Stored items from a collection

++++++

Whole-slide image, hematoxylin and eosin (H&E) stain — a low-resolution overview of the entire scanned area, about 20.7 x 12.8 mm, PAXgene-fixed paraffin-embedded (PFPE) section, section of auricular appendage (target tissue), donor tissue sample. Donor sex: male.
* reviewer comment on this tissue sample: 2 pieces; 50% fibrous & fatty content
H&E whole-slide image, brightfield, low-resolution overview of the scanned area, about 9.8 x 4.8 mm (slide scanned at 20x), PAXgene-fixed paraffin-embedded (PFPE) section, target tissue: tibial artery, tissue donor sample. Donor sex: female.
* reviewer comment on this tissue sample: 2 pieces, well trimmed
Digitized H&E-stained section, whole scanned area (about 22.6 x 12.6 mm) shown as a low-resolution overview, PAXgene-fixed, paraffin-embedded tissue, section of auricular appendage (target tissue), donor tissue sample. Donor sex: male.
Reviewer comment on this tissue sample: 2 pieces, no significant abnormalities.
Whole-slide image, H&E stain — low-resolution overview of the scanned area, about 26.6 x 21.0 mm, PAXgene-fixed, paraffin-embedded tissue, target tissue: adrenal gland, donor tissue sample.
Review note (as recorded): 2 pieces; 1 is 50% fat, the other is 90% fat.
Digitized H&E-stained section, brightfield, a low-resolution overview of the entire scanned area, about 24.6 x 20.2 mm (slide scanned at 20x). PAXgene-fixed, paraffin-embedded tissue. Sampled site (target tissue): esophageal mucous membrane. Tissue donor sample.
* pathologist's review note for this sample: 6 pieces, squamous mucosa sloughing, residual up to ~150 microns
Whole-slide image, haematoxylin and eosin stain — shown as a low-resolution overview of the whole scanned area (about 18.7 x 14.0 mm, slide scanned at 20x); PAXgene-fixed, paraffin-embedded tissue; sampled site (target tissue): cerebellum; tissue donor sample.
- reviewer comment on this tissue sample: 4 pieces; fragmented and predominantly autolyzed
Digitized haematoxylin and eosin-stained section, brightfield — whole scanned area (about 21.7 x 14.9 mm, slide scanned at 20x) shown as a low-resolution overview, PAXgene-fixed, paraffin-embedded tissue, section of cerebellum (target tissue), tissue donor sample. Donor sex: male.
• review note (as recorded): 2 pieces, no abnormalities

++++++

Retype only this portion of the data above: the line containing "H&E whole-slide image, brightfield, low-resolution", the line containing "pieces, well trimmed", and all lines between them, exactly.

- Written response:
H&E whole-slide image, brightfield, low-resolution overview of the scanned area, about 9.8 x 4.8 mm (slide scanned at 20x), PAXgene-fixed paraffin-embedded (PFPE) section, target tissue: tibial artery, tissue donor sample. Donor sex: female.
* reviewer comment on this tissue sample: 2 pieces, well trimmed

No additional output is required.